MIAMI, Jan 17, 2006 (BUSINESS WIRE) -- Green Mountain Capital Inc. (OTC Bulletin Board:GMOC), has reversed split its common shares, effective January 12, 2006, on the basis of 1000 old shares for 1 new share. The common shares currently outstanding as a result of the reverse split is 899,089. The company has also changed its symbol from GMCI to GMOC.

In addition, the Company has executed an agreement to acquire London based Internet Telecommunications PLC, ("IT") a private company, for 23,500,000 common shares and 3.2 million warrants, exercisable at $1.00 per share, expiring January 10, 2011. As a condition to the acquisition, $3,000,000 will have been raised. The total shares outstanding after completion of the acquisition will be 45,899,089 common shares and 5.3 million warrants. The outstanding preferred shares will be retired as part of the acquisition and recapitalization.
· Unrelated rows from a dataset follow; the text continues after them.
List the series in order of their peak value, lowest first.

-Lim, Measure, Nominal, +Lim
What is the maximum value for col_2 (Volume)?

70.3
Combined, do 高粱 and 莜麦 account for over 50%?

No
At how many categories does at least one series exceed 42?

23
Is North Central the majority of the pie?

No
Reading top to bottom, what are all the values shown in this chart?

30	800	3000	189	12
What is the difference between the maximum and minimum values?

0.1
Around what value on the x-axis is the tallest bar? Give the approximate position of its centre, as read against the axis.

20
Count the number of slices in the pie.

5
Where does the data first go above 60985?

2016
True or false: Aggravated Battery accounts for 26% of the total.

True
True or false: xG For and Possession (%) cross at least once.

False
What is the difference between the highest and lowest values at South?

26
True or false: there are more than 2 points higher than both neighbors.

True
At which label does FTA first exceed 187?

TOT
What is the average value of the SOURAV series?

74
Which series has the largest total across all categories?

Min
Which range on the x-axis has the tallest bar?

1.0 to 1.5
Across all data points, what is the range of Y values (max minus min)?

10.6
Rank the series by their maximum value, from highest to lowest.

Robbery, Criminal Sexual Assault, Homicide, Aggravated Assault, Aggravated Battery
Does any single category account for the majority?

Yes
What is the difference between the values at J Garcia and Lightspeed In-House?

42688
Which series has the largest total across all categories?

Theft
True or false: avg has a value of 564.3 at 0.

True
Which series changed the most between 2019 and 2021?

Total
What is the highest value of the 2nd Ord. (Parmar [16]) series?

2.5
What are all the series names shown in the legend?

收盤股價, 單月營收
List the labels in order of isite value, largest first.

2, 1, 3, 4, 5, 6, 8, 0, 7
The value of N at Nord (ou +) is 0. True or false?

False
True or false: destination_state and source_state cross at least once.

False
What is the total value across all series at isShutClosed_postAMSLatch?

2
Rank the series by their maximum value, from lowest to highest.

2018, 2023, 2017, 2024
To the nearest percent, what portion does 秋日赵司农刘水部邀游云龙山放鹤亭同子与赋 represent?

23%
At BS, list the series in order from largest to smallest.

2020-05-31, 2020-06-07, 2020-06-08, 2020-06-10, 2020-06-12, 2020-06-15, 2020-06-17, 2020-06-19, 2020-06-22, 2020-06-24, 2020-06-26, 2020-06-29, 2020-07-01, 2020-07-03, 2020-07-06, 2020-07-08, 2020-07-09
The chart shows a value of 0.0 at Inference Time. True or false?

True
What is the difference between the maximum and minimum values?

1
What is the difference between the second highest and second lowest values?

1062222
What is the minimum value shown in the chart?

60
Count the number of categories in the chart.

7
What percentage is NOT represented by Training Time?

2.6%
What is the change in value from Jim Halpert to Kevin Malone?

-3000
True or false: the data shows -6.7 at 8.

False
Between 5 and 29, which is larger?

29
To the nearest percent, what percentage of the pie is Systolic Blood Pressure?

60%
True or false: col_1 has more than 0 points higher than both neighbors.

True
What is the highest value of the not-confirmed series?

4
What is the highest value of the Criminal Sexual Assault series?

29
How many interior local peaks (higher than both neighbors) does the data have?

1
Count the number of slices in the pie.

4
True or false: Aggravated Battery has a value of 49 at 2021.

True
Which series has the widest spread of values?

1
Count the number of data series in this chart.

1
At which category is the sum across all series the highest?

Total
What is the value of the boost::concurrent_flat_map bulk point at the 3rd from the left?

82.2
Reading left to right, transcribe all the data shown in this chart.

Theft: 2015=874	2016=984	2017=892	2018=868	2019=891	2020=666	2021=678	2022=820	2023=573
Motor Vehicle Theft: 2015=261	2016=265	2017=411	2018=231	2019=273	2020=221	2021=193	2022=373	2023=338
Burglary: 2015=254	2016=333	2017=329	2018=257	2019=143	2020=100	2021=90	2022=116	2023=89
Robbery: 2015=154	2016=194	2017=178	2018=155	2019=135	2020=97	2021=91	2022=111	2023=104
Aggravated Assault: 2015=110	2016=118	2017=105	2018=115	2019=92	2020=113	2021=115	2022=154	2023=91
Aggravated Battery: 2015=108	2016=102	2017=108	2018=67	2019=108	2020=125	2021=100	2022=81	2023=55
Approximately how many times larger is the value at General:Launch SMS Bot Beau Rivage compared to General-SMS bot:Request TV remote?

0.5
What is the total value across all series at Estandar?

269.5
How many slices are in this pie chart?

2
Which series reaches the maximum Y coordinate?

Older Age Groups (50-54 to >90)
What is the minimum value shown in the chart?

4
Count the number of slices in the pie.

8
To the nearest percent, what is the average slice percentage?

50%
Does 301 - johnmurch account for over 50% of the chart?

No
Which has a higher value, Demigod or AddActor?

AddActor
The closing will occur when GAAP audited financial statements of IT and other closing documents are delivered to Green Mountain.

Based solely on information provided to Green Mountain from IT. Internet Telecommunications, PLC (ITPLC) is a provider of low cost line rental and airtime services including voice and data as well as offering value-added services such as SMS, voice-over-internet Protocol (VolP) and mobile telephony. ITPLC estimates in excess of $19,000,000 in revenues in 2005 (its first full year in operation) and has over 10,000 customers, including residential as well as corporate clients some with 30 channel ISDN lines.

Information included in this news release contains forward-looking statements made pursuant to the Private Securities Litigation Reform Act of 1995 (Reform Act). Such statements are based on current expectations and involve a number of known and unknown risks and uncertainties that could cause the actual results and performance of the Company to differ materially from any expected future results or performance, expressed or implied, by the forward-looking statements. In connection with the safe harbor provisions of the Reform Act, the Company has identified important factors that could cause actual results to differ materially from such expectations, including the possibility that the proposed transaction will not close, operating uncertainties, uncertainties relating to economic issues and competition. Reference is made to all the Company's SEC filings, including the Company's Reports on Forms 10KSB, 10QSB and other periodic reports.